# Lab 10: Multiple Linear Regression and Features for Categorical Data

In this lab, we will work through the process of:
1. Implementing a linear model 
1. Defining loss functions
1. Feature engineering
1. Minimizing loss functions using numeric libraries and analytical methods 

**This assignment should be completed and submitted by November 10, 2019 at 11:59pm**

### Collaboration Policy

Data science is a collaborative activity. While you may talk with others about the labs, we ask that you **write your solutions individually**. If you do discuss the assignments with others, please **include their names** at the top of this notebook.

In [1]:
import pandas as pd
import numpy as np
import seaborn as sns
import matplotlib.pyplot as plt
np.random.seed(42)
plt.style.use('fivethirtyeight')
sns.set()
sns.set_context("talk")
%matplotlib inline

# Loading the Tips Dataset

To begin, let's load the tips dataset from the `seaborn` library.  This dataset contains records of tips, total bill, and information about the person who paid the bill. This is the same dataset used in Lab 5, so it should look familiar!

In [2]:
data = sns.load_dataset("tips")

print("Number of Records:", len(data))
data.head()

Number of Records: 244


Unnamed: 0,total_bill,tip,sex,smoker,day,time,size
0,16.99,1.01,Female,No,Sun,Dinner,2
1,10.34,1.66,Male,No,Sun,Dinner,3
2,21.01,3.5,Male,No,Sun,Dinner,3
3,23.68,3.31,Male,No,Sun,Dinner,2
4,24.59,3.61,Female,No,Sun,Dinner,4


# Question 1: Defining the Model and Feature Engineering

In the previous lab, we defined a simple linear model with only one parameter. Now let's make a more complicated model that utilizes other features in our dataset. Let our prediction for tip be a combination of the following features:

$$
\text{Tip} = \theta_1 \cdot \text{total_bill} + \theta_2 \cdot \text{sex} + \theta_3 \cdot \text{smoker} + \theta_4 \cdot \text{day} + \theta_5 \cdot \text{time} + \theta_6 \cdot \text{size}
$$

Notice that some of these features are not numbers! But our linear model will need to predict a numerical value. Let's start by converting some of these non-numerical values into numerical values. Below we split the tips and the features.

In [3]:
tips = data['tip']
X = data.drop(columns='tip')

## Question 1a: Feature Engineering

First, let's convert our features to numerical values. A straightforward approach is to map some of these non-numerical features into numerical ones. 

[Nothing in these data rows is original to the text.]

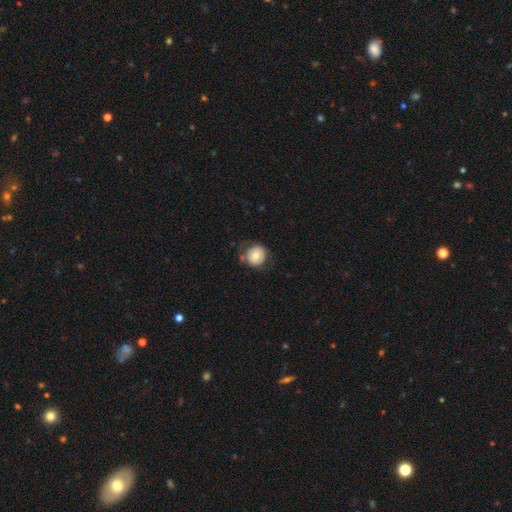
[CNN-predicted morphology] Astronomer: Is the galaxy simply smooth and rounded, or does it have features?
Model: smooth — 65%.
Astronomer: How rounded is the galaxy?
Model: round — 90%.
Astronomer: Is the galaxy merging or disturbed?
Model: none — 67%.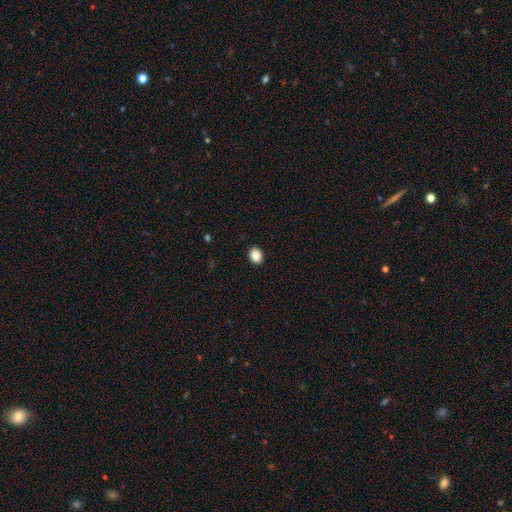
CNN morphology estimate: The model was most divided on "how rounded": round: 51%, in between: 48%, cigar-shaped: 1%. More confident: merging — none (92%); smooth or featured — smooth (88%).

For example, we can treat the day as a value from 1-7. However, one of the disadvantages in directly translating to a numeric value is that we unintentionally assign certain features disproportionate weight. Consider assigning Sunday to the numeric value of 7, and Monday to the numeric value of 1. In our linear model, Sunday will have 7 times the influence of Monday, which can lower the accuracy of our model.

Instead, let's use one-hot encoding to better represent these features! 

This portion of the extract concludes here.